Its a lot of work and money to do all this. My current boxlosophy on this subject is that we soak all the cleats but skip on the boxes. Soaked cleats get 2x painted and poly'd at any water entrance points. Water is not so bad on well painted boxes. The problem I have seen is that rot issues always happen where the soak in or the puddling is the worst. At cleat junctions or box end cuts...


----------



## HarryVanderpool (Apr 11, 2005)

Honey-4-All said:


> My current boxlosophy on this subject is ......


Now THAT was funny!!


----------



## Brian Suchan (Apr 6, 2005)

Works great especially if u dip the pallets every few years. Really prolongs the life of them. I buy mine at a place 20 miles west of me its cheaper than $210 i could drop it off next time headin 2 laramie


----------



## NE Beekeeper (Dec 4, 2012)

westernbeekeeper,

I think you will like the Cu-nap. Check out Copper Care Wood Preservatives in Humphrey, Ne. They are great guys and I have known them for years. Shipping will get you, I was able to pick mine up. Are there any electrical utility/pole companies near you? I'll bet a friendly trade might net you some Cu-nap cheaper. They buy the stuff by the barrel. 
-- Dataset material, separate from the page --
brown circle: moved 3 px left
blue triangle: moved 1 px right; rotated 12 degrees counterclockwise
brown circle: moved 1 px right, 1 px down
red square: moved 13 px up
I thinned the Cu-nap with diesel fuel. Regular pump diesel fuel will cost less than mineral spirits. Save your mineral spirits for painting something nice. I mix in a bit of used engine oil to make the mix a little heavier. A total concentration of 2% - 3% will work well.

I paint my boxes. I treat my lids and pallets. I just mopped the mixture on. It penetrates really well and soaks in. I try to avoid getting it on the inside surfaces of the hive lids. I try to treat everything on a pretty warm day and let it sit out for a few weeks before I put it into service. It will smell quite strong for some time.

I think you will notice a difference on how well the wood weathers. Just a friendly heads-up, Advantec does not fair so well with diesel fuel. It does not destroy it, but it will delaminate some of the chip. Those lids have since been sanded and repainted.


----------



## westernbeekeeper (May 2, 2012)

Thanks, NE Beek. So I could get away with just treating my bottom boards/pallets an not painting?


----------



## NE Beekeeper (Dec 4, 2012)

westernbeekeeper said:


> Thanks, NE Beek. So I could get away with just treating my bottom boards/pallets an not painting?


That's my take on the matter. 

My intent with Cu-nap is to prolong the life of the wood in high moisture environments. Also I wanted to stop mold growth in wood that was in contact with the soil. In my portion of the state we have the very destructive season of mud. Painting wood in contact with the soil will help, but it will still rot underneath the paint. Consequently, I do not paint my pallets. The absorption of the Cu-nap deeper into the wood along with an oil based carrier really helps preserve the wood. I think in your drier climate you will have exceptional results, especially if you could dip them like stated above and give your wooden ware a good soaking time.


----------